Produtos sem combustão ganham espaço no mercado internacional, mas enfrentam críticas sobre dependência, riscos à saúde e atração de jovens
Os sachês de nicotina e outros produtos sem combustão vêm ampliando participação no mercado internacional e dividindo opiniões entre autoridades de saúde, pesquisadores e indústria do tabaco. Enquanto os Estados Unidos autorizaram recentemente a comercialização de algumas bolsas de nicotina com alegações de menor risco em comparação ao cigarro convencional, o Brasil mantém a venda proibida e iniciou uma análise regulatória que poderá definir o futuro desses produtos no País.
A discussão ganhou força após a Food and Drug Administration (FDA), agência reguladora norte-americana, conceder autorização para que 20 sachês da marca ZYN, da Philip Morris, sejam vendidos com a informação de que o uso do produto em substituição ao cigarro reduz o risco de doenças como câncer de boca, câncer de pulmão, doenças cardíacas, acidente vascular cerebral (AVC), enfisema e bronquite crônica.
Mesmo assim, a FDA ressalta que os sachês, vendidos em sabores como menta, citrus e café e com concentrações entre 3 mg e 6 mg de nicotina, não são isentos de riscos e não devem ser utilizados por pessoas que não fumam. O órgão considera, porém, que eles podem reduzir a exposição a diversas substâncias tóxicas produzidas pela combustão do cigarro.
Outro segmento em expansão é o dos dispositivos de tabaco aquecido, como o IQOS, da Philip Morris, e o glo, da British American Tobacco (BAT).

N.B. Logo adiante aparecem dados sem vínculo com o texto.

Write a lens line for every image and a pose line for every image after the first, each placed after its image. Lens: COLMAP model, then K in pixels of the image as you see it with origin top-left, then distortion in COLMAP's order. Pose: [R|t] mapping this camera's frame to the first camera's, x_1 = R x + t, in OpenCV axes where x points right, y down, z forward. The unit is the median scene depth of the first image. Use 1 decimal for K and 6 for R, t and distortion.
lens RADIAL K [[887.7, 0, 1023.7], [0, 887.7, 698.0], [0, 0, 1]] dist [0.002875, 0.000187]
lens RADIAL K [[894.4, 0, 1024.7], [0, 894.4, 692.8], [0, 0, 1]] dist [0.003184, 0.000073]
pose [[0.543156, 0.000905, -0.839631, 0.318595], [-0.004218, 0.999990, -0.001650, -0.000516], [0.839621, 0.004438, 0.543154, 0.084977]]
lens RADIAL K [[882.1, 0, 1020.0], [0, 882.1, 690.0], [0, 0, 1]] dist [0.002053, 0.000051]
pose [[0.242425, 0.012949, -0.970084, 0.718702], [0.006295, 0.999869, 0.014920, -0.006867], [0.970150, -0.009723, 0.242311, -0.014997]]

Diferentemente do cigarro convencional, esses aparelhos aquecem o tabaco entre 250°C e 350°C, enquanto a combustão do cigarro pode atingir temperaturas entre 700°C e 900°C.
A indústria defende que tanto os dispositivos aquecidos quanto os sachês representam alternativas para fumantes adultos, já que eliminam a fumaça e parte das substâncias tóxicas produzidas pela combustão. Além disso, os sachês não contêm tabaco em sua composição e são utilizados entre a gengiva e os dentes, sem inalação.
No Brasil, a Agência Nacional de Vigilância Sanitária (Anvisa) informa que não existe nenhum sachê de nicotina autorizado para comercialização. Como esses produtos não se enquadram nas categorias já regulamentadas para cigarros ou cigarros eletrônicos, a agência incluiu o tema em sua Agenda Regulatória 2026-2027.